Он заговорил медленно, словно воспоминания были скрыты где-то за далеким перевалом и ему нужны были силы, чтобы дотащить их нелегкое бремя к горизонту сегодняшнего осеннего вечера, в эту захламленную, заваленную книгами и рукописями комнату, вновь рассмотреть их под зеленым мятым светом своей настольной лампы и предложить моему вниманию. И я заметил, что Лыжин, пока говорил, ни разу не взглянул на старый портрет.

— Жил на свете хороший парень, верный друг и талантливый человек Сашка Панафидин. Но однажды с ним случилась беда, и этого никто тогда не заметил. Он заболел. Он заразился страшным вирусом — в него вошел микроб Страха. Он еще жил, дружил, любил, работал, а микроб в нем рос, он клубился от нетерпения его сожрать, он наливался злой силой, выпивая из него кровь, душу, мозг. И однажды микроб стал больше его самого — это был Огромный Страх. И умер друг, умер добрый любопытный человек, умер ученый. Осталась оболочка, наполненная Огромным Страхом. Она ходит по миру и обманывает людей, рассказывая всем, что она якобы и есть Сашка Панафидин…

— Но мне Панафидин совсем не показался напуганным, — сказал я.

— Да? — безразлично спросил Лыжин. — Вы, наверное, не совсем правильно поняли меня. Его страх не реакция на факт, это градиента поведения. Он управляет им всегда, он подчинил его, как раба.
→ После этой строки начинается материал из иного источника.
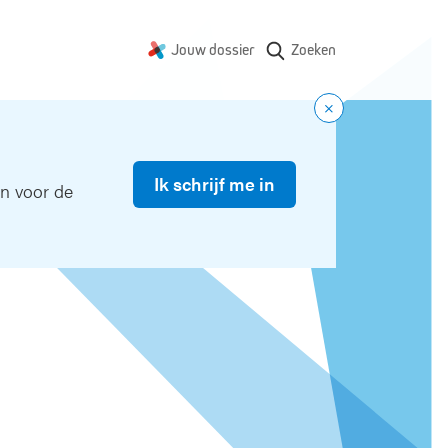
Jouw dossier
Zoeken
Ik schrijf me in
in voor de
— А почему он заболел Огромным Страхом? Внутреннее предрасположение? Или опасное окружение? Или какое-то событие в жизни?

— Мы все предрасположены к этой болезни — естественная реакция наших далеких предков на окружающий мир, таинственный, опасный, непонятный! Мы несем ее в своих генах. Но одни воюют со страхом всю жизнь и побеждают, а другие сдаются ему — сразу или постепенно. Панафидин проиграл войну страху в несколько сражений — каждый раз, когда надо было принять решение, страх подступал к его сердцу, болотным ядовитым туманом обволакивал его душу, и он старался откупиться от него любой данью — друзьями, любовью, совестью ученого. И талант свой он бросил в зловонную пасть этому ненасытному Молоху.

И тут мне вдруг пришло в голову, что Лыжин не совсем в своем уме. Говорил он быстро, возбужденно, глотая концы слов, блестя глазами и весь во власти захватившей его идеи. Я перебил Лыжина:

— Скажите, а вот вы сами храбрый человек?

— Я? Я? — удивился Лыжин. — Я трус во всем и всегда. Я боялся темноты, отца, я боюсь соседки, начальства на работе, своей лаборантки, я боялся женщин, чтобы они не посмеялись надо мной, я боялся драться, чтобы меня не поколотили.

— Тогда в чем же отличие?

— Я свой страх ненавидел, но не сдавался ему, я всегда с ним боролся и презирал себя, когда мне не удавалось совладать с ним.

— А Панафидин?

— Он сделал из своего страха удобную идеологию и комфортабельную жизненную программу.

— Не совсем понятно — как можно что-то сделать из страха?

— Поясню. Он приспособился к нему, а я мечтаю страх уничтожить. Человечество безгранично богато, прекрасно и мудро, и мешает ему быть счастливым только одно — страх.

— Это тоже иносказание?

— Нет! Это истина простая и конкретная, как атомная модель Бора! Уничтожив страх, человек станет навсегда счастливым…

— Я полагал, что для счастья человеческого имеют значение еще какие-то категории — любовь, например, бессмертие, да и хлеб наш насущный… — сказал я.

Лыжин сердито затряс головой:

— Это не функции, а только производные! Страх — это боль, тьма, голод, невежество, обман, безнравственность, пьянство! Это тирания сильных и ничтожество слабых! Это готовность унижаться и потребность унижать! Страх — это фашизм, который стоял не на силе кучки уголовников, а на бессилии парализованных страхом миллионов. Страх — это палач, убийца и вор, и он мешает людям возвышенно любить и талантливо работать…

— Сирано де Бержерак был бесстрашен и талантлив…

— Мир не может быть абсолютен, иначе в его замкнутости нарушился бы великий механизм саморегулирования.

— В ваших, словах и поступках я наблюдаю грубое противоречие, — сказал я.

— А именно? — посмотрел на меня исподлобья Лыжин.

— Если ваши высказывания о Панафидине упростить, как говорится, привести к виду, удобному для логарифмирования, то со всей очевидностью получается, что наш дорогой пан профессор — подлец. Так?